No clear benefit in RFS and OS for HIPEC with Oxaliplatin or MMC could be demonstrated in patients with PC from CRC.
奥沙利铂和丝裂霉素 C(MMC)均可作为结直肠癌腹膜转移(PC)患者腹腔热灌注化疗(HIPEC)的腹腔内化疗药物。
来自两个不同 HIPEC 中心的患者队列分别接受了奥沙利铂(39 例)和 MMC(56 例)的细胞减灭术和 HIPEC 治疗。对他们的毒性和生存数据进行了比较。使用荷兰 7 区计数评估 PC 的程度。

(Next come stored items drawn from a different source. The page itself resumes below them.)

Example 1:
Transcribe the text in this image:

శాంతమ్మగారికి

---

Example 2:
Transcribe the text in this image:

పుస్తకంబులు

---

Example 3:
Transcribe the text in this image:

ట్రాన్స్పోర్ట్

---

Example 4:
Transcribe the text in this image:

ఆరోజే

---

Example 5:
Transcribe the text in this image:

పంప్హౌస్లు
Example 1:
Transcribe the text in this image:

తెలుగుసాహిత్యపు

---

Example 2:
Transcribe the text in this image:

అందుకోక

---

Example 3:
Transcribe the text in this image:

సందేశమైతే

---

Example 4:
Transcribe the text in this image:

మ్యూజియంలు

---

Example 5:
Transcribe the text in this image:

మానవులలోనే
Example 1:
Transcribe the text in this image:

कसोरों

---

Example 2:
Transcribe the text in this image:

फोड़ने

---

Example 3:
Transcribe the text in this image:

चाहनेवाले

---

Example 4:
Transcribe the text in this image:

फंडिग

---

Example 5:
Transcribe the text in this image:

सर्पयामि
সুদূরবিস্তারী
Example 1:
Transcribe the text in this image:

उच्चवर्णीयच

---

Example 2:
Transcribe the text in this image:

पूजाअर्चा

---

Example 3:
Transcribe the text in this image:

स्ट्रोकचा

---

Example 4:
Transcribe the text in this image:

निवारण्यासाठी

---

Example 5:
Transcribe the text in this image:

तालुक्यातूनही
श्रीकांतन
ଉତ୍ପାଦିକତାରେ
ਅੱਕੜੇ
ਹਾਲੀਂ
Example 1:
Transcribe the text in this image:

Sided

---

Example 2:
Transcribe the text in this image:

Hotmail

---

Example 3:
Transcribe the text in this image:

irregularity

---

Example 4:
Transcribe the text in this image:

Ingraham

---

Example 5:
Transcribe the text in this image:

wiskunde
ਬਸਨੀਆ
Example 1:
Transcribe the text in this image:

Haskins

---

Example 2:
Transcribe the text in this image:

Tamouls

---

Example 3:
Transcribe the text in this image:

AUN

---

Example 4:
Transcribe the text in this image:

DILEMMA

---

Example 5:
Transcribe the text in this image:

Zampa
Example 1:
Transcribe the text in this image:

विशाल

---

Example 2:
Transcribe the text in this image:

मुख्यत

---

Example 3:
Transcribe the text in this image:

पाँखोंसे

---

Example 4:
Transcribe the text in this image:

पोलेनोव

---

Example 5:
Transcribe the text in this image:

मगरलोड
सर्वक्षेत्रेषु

奥沙利铂组的中位 7 区计数为 4[0-7],而 MMC 组为 2.5[1-6](P=0.004)。奥沙利铂组术中失血量中位数为 650ml[0-6000ml],而 MMC 组为 1230ml[0-5300ml](P<0.001)。只有 MMC 组患者发生中性粒细胞减少/白细胞减少(26.8%,P<0.001)。对 PC 程度进行统计校正后,MMC 组患者的总体术后并发症发生率显著更高(OR=2.68(95%CI:1.04-6.91),P=0.04),腹腔内并发症(IAC)发生率相当(OR=0.78(95%CI:0.30-2.03),P=0.61),但 MMC 组患者的腹腔外并发症(EAC)发生率有增加趋势(OR=2.23(95%CI:0.91-5.43),P=0.079)。奥沙利铂组的中位随访时间明显短于 MMC 组(2.8 年与 5.1 年)。奥沙利铂组的中位 RFS 为 12.2 个月[IQR:7.2-未定义],MMC 组为 13.8 个月[IQR:7.0-25.8](P=0.87)。奥沙利铂组的中位 OS 为 37.1 个月[IQR:22.4-52.8],MMC 组为 26.5 个月[IQR:16.9-64.8](P=0.45)。逻辑回归分析(校正 PC 程度)显示 RFS(HR=1.24(95%CI:0.75-2.05),P=0.39)和 OS(HR=1.37(95%CI:0.74-2.54),P=0.32)无显著差异。
对于结直肠癌 PC 患者,HIPEC 中使用奥沙利铂或 MMC 并不能显示出在 RFS 和 OS 方面的明显获益。